More on mass surveillance generally:
Mass communication monitoring was thrust into the spotlight in 2013 when former US intelligence contractor, Edward Snowden leaked details of large-scale surveillance tactics used by the United States. Bulk surveillance (or interception) is an internationally accepted method of strategically monitoring transnational signals, in order to screen them for certain cue words or key phrases. The national security objective is to ensure that the State is secured against transnational threats. It is done through the tapping and recording of transnational signals, including, in some cases, undersea fibre-optic cables. The authorities in the UK and South Africa have publicly admitted to using bulk interception capabilities, apparently conducting bulk interception of internet traffic by tapping undersea fibre-optic cables landing in the UK and South Africa respectively.

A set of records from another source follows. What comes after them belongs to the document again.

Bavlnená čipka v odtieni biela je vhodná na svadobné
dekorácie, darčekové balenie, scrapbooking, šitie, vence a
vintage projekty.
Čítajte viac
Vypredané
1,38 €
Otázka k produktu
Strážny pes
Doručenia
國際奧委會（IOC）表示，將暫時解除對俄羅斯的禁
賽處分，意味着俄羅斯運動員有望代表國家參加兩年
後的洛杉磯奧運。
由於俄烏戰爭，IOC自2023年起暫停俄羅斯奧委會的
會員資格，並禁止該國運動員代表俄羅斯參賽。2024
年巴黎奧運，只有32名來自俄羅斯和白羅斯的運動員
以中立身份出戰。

In South Africa, the joint affidavit of the South Africa intelligence agencies (the Minister of State Security, the Office for Interception of Centres, the National Communications Centre and the State Security Agency) in the amaBhungane case discussed above, admit to "the tapping or recording of transnational signals, including in some cases, undersea fibre optic cables", and further claim to intercept any communications that emanate from outside South African borders and which pass through or end in South Africa. The reason cited for this bulk interception is the protection of national security. However, it is admitted that the interception methods are not capable of distinguishing between foreign and domestic communications.
In the UK, the case began in 2013 after Snowden revealed that probes had been attached to the undersea fibre optic cables landing in the UK. That case was brought before the UK Investigatory Powers Tribunal ("IPT"), where it was held that both UK bulk interception and UK access to US bulk surveillance were lawful in principle, but it was later held by the IPT that these practices were unlawful due to the secrecy of the legal framework governing
these practices. In March 2015, Privacy International (together with nine other NGOs) filed an application to the European Court of Justice challenging the UK's surveillance program and the findings of the IPT. The European Court of Justice ruled that the UK government's mass interception program violates the rights to privacy and freedom of expression, however the ruling was not extended to the UK's intelligence sharing regime and did not condemn mass interception as fundamentally disproportionate. Privacy International, in February 2019, were granted a request to refer the matter to the Grand Chamber of the European Court of Human Rights. The UK government, in its submission to the Grand Chamber, described the process of collection, filtering, selection for examination and examination of communications intercepted in bulk.
These revelations are an important step toward transparency and regulation, although it is unfortunate that both the UK and South African authorities only admitted to their processes as a result of court cases brought against them.